Starting in 2008, a watershed technical advisory team was formed to discuss water quality improvement efforts at the lake. The NRCS received a development grant in 2008 to determine critical areas within the watershed for restoration and complete a land use assessment. In 2011, Iowa State University also received a planning grant to develop a watershed management plan for Hickory Grove Lake. This plan outlined strategies for managing bacteria levels at the beach and included recommendations for goose control, lake draw-down, sediment removal and a fishery renovation. View the Hickory Grove Lake Action Plan here (PDF).
SCC received a WIRB grant and partnered with DNR Lake Restoration to complete a livestock exclusion project and streambank stabilization project on the main tributary of the lake.

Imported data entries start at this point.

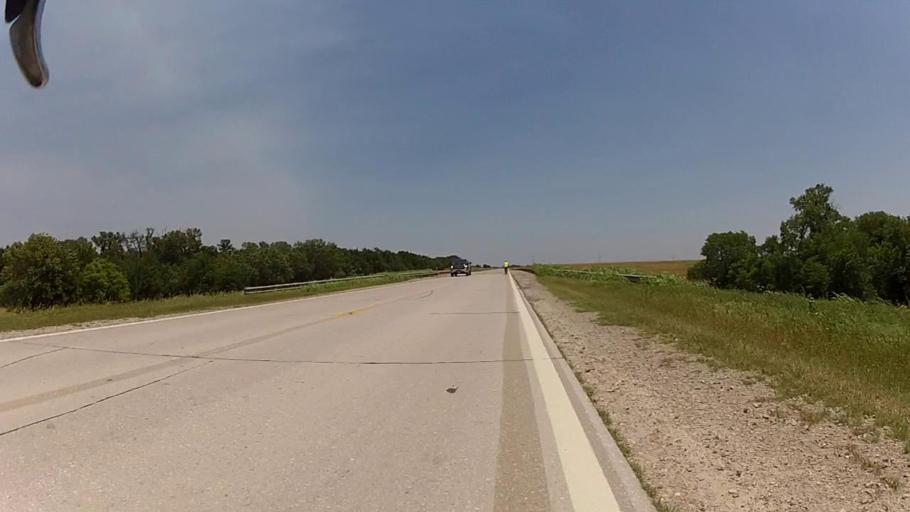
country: US
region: Kansas
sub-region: Sumner County
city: Wellington
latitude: 37.0567
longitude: -97.3882
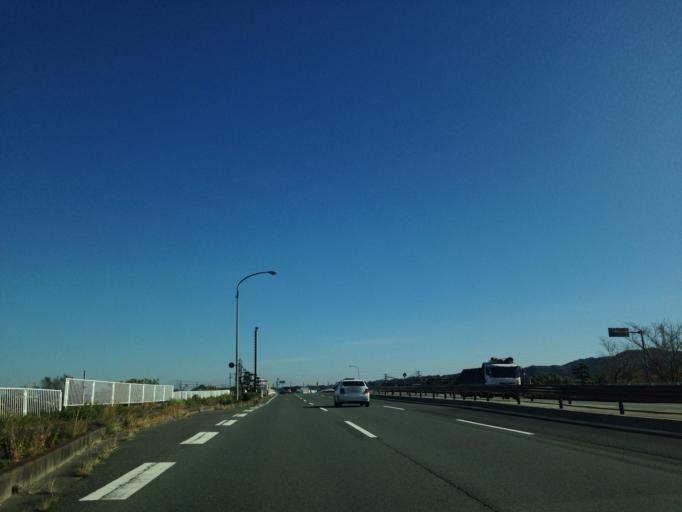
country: JP
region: Shizuoka
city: Fukuroi
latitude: 34.7631
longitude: 137.9607
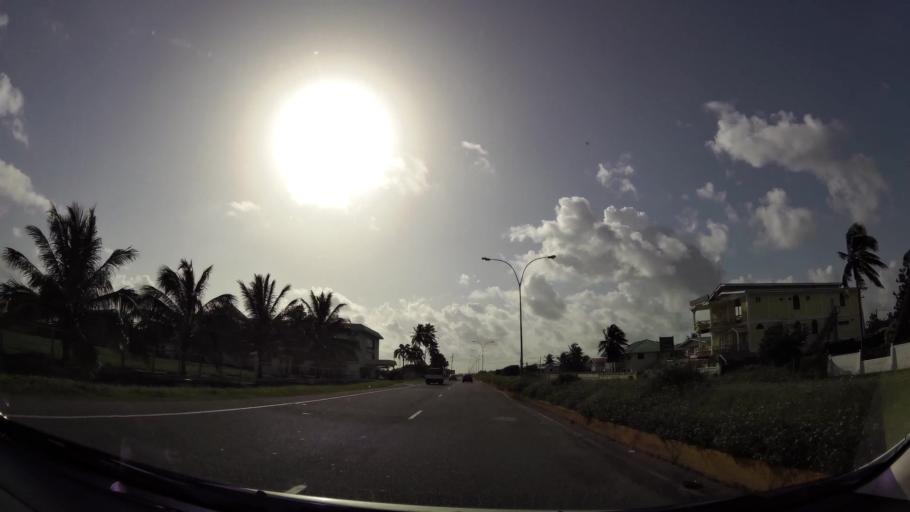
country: GY
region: Demerara-Mahaica
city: Georgetown
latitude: 6.8262
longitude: -58.1216
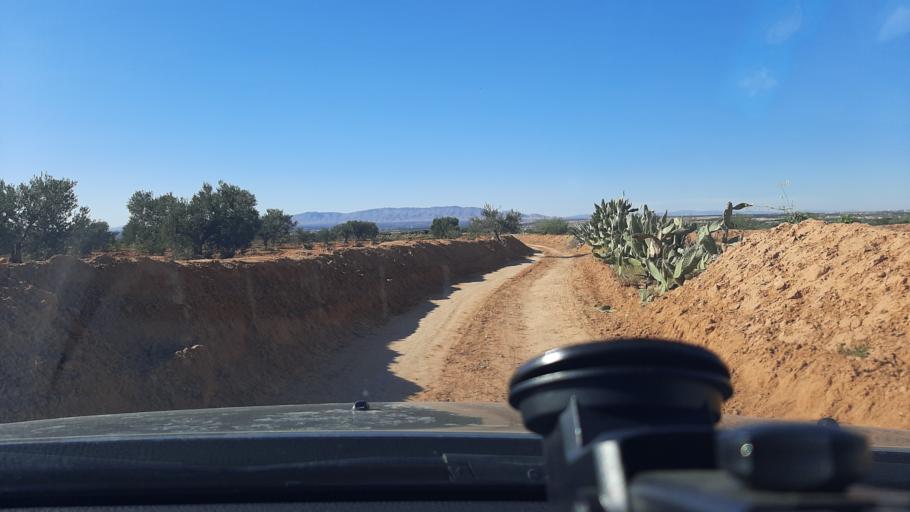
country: TN
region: Safaqis
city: Bi'r `Ali Bin Khalifah
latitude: 34.9995
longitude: 10.0882
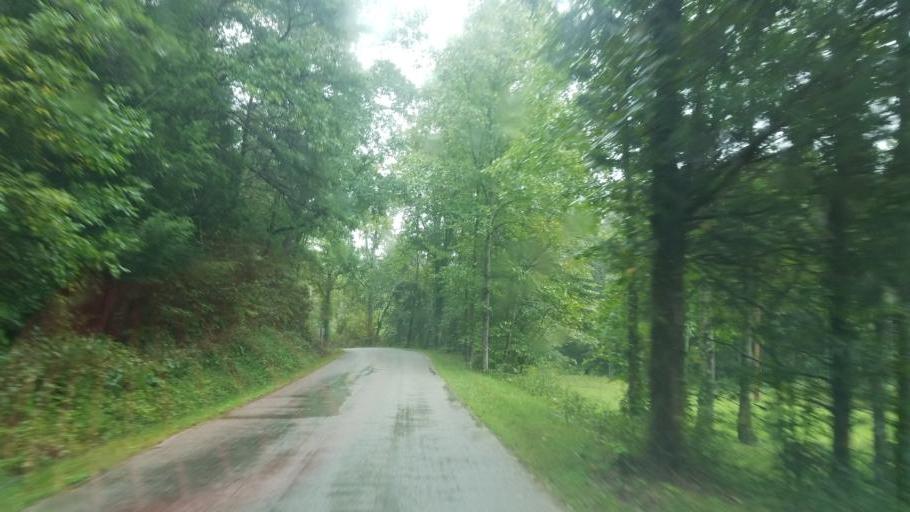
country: US
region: Kentucky
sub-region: Lewis County
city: Vanceburg
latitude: 38.7818
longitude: -83.2588
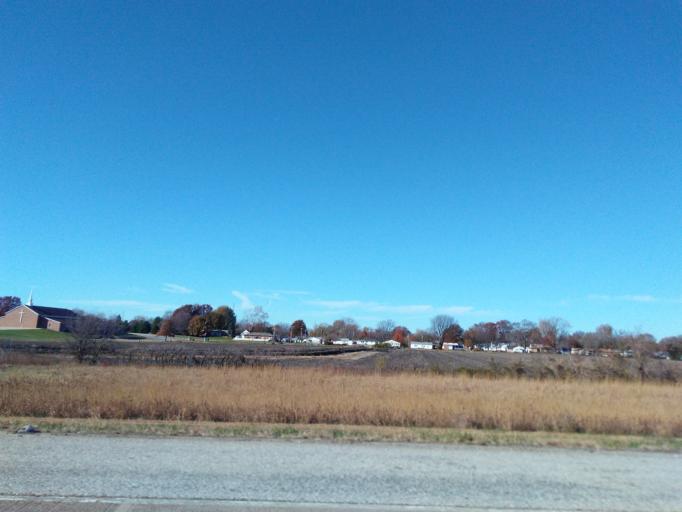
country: US
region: Illinois
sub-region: Saint Clair County
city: Dupo
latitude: 38.5210
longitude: -90.1998
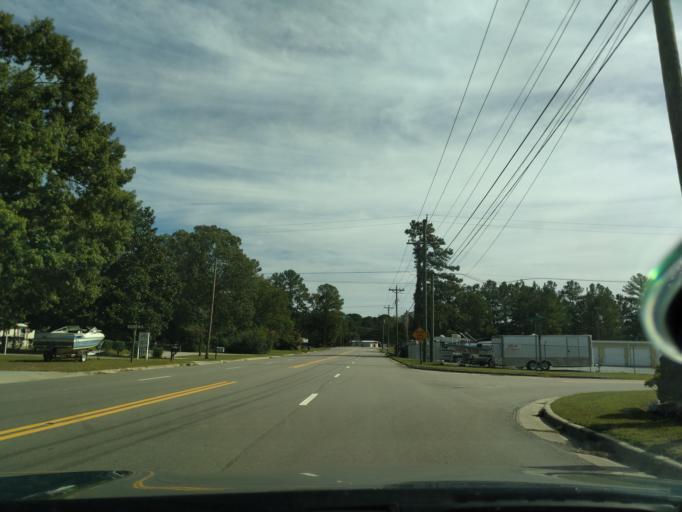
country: US
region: North Carolina
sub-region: Beaufort County
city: River Road
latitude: 35.5212
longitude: -77.0070
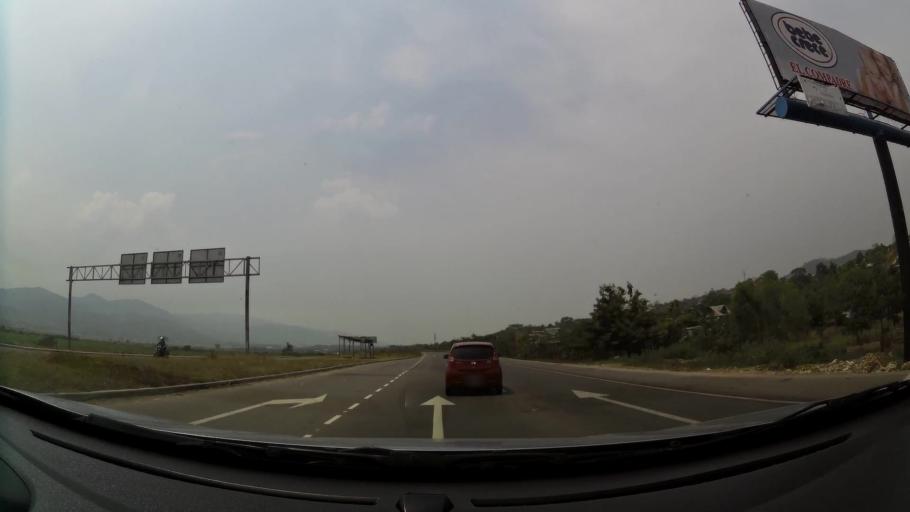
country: HN
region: Cortes
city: El Plan
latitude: 15.2858
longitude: -87.9774
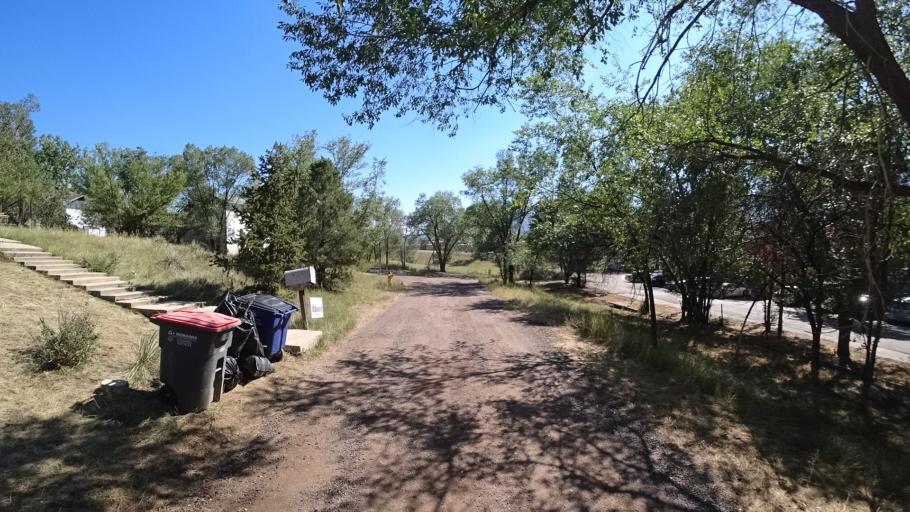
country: US
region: Colorado
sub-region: El Paso County
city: Colorado Springs
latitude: 38.8521
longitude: -104.8480
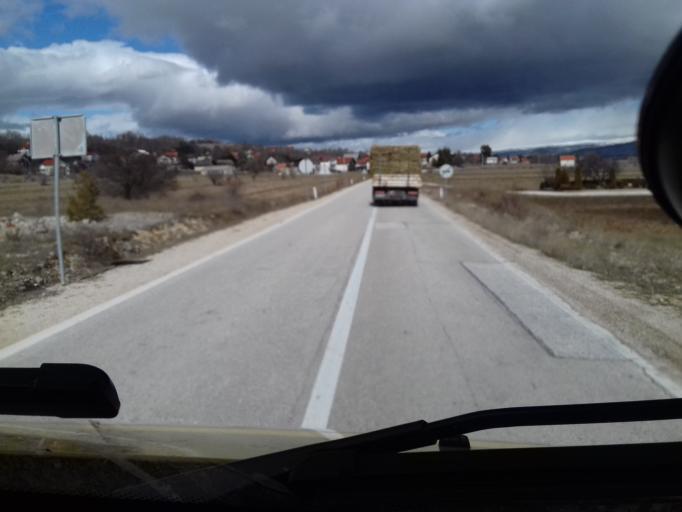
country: BA
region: Federation of Bosnia and Herzegovina
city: Dreznica
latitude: 43.5917
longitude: 17.2736
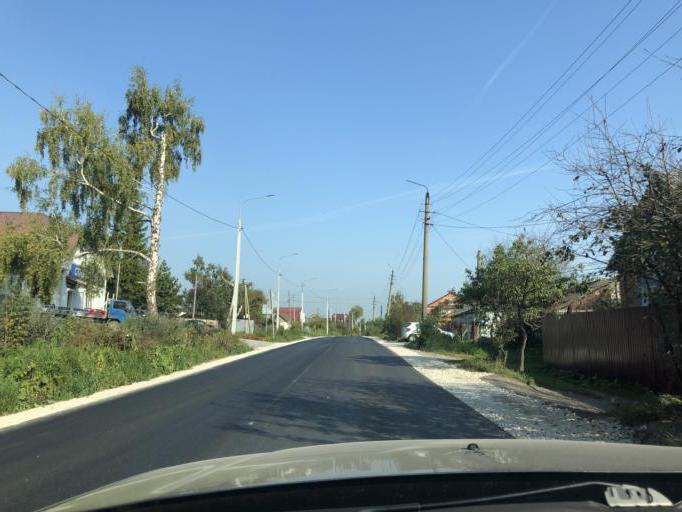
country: RU
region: Tula
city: Leninskiy
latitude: 54.2886
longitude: 37.4655
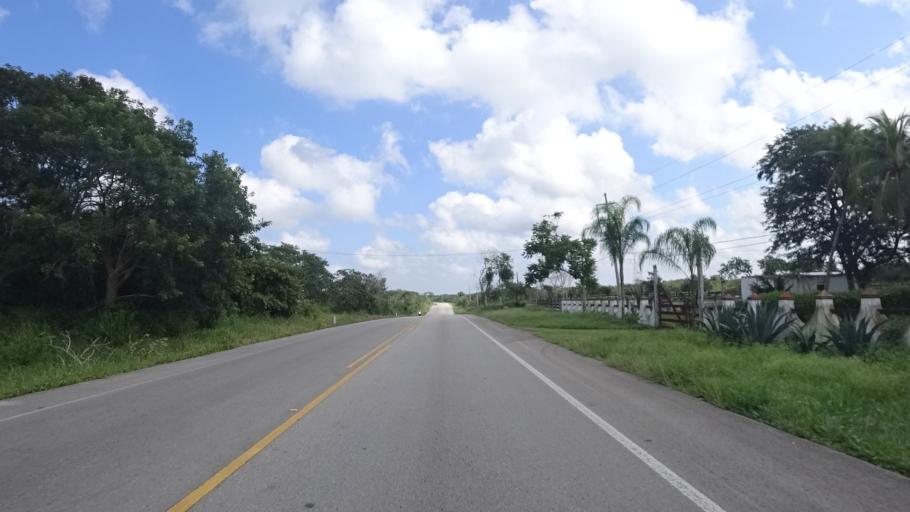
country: MX
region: Yucatan
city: Espita
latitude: 20.9916
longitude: -88.1755
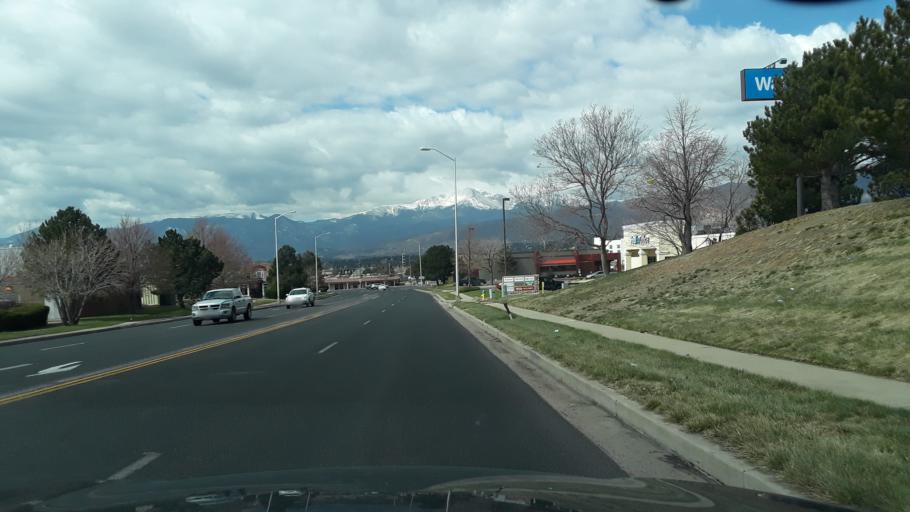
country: US
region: Colorado
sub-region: El Paso County
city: Air Force Academy
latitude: 38.9482
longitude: -104.8000
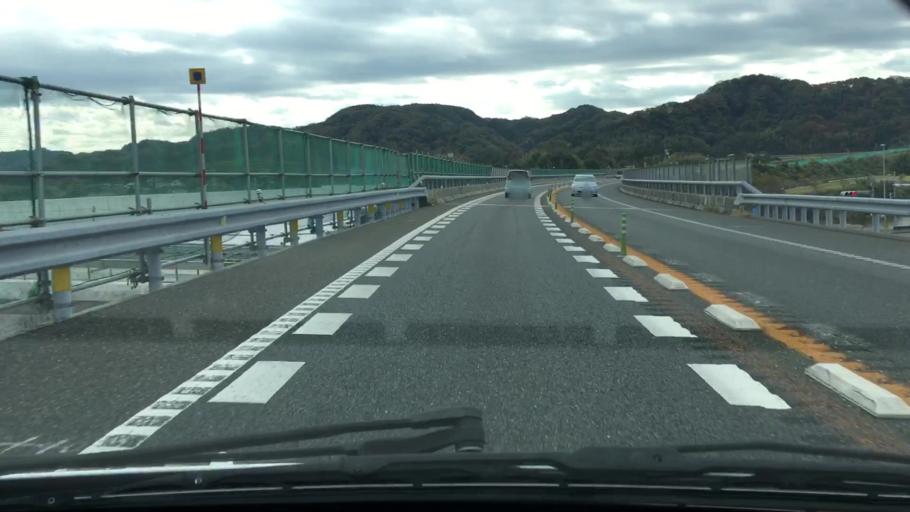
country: JP
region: Chiba
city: Kimitsu
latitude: 35.2193
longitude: 139.8854
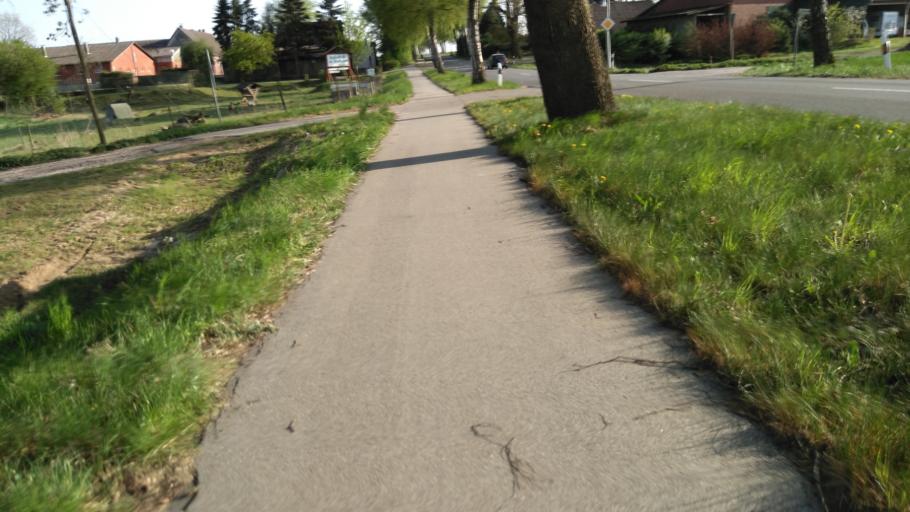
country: DE
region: Lower Saxony
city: Apensen
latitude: 53.4290
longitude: 9.6561
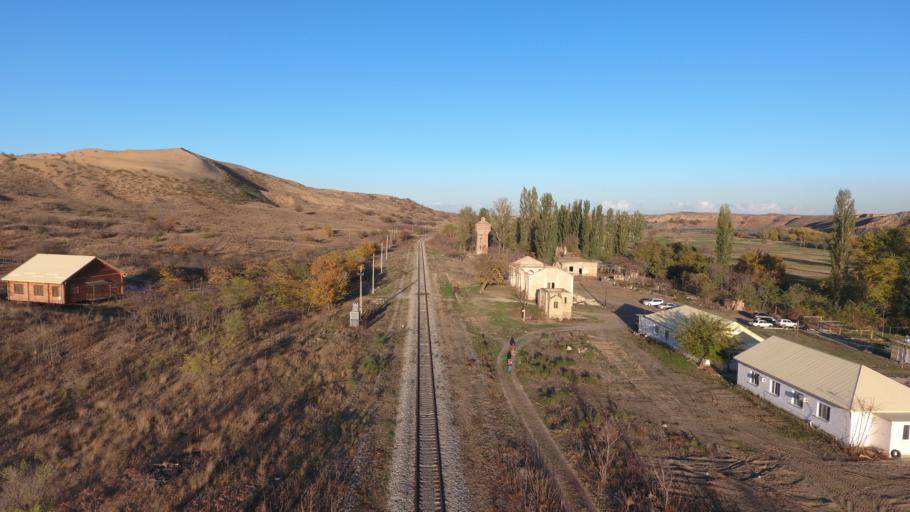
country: RU
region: Dagestan
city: Korkmaskala
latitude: 43.0025
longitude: 47.2367
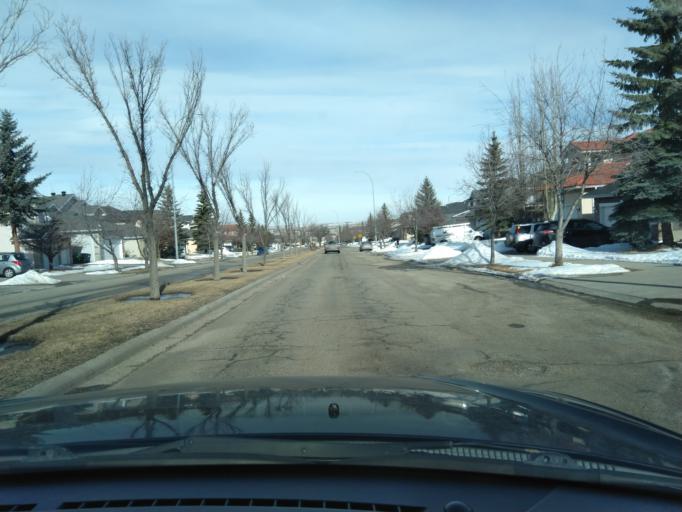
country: CA
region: Alberta
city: Calgary
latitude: 51.1370
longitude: -114.1308
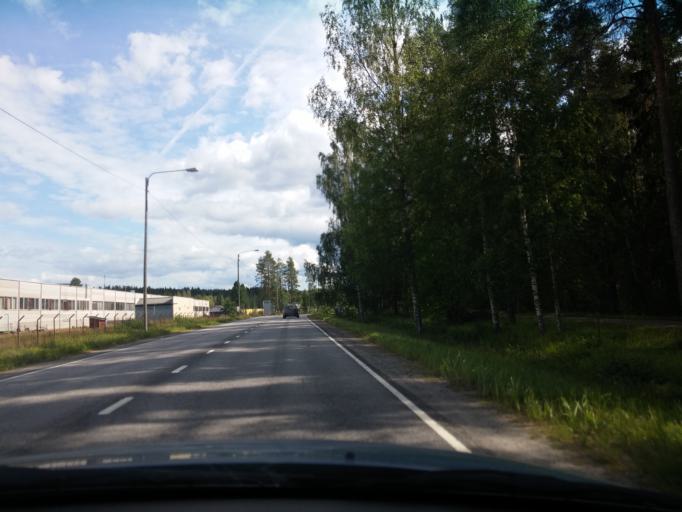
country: FI
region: Central Finland
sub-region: Keuruu
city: Keuruu
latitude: 62.2502
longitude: 24.7232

The project was completed in 2016 and helped minimize new sediment and nutrients being delivered to the lake.
In summer 2016, DNR and SCC worked to complete a preliminary assessment of the park grounds to determine where additional practices could be placed to mitigate gully erosion in the park and improve existing sediment ponds in the park. Currently, DNR Engineering is designing elements of the project for completion in the 2017 construction season. Included in the project plan are BMPs to address critical gullies in the park, as well as improvements to the wetland located at the upper end of the lake.
Additionally, the County provided a cost-share program for watershed residents in need of updated septic systems. All unpermitted systems in the watershed have been improved to reduce nutrients delivered to the lake.
The overall goal of this restoration project is to improve water quality and recreational opportunities at the lake and remove the lake from the Impaired Waters List. Construction planned will include in-park watershed improvements to stabilize areas that are actively eroding within the park and rehabilitate existing sediment catch basins to prevent nutrient and sediment pollution from entering the lake. Planned in-lake restoration work includes the removal of excess sediment from arms of the lake, shoreline stabilization, fish habitat improvements, and updating the lake’s outlet infrastructure. Lake drawdown is slated to begin following Labor Day 2018 and the entire restoration will likely be completed in the next 2-4 years.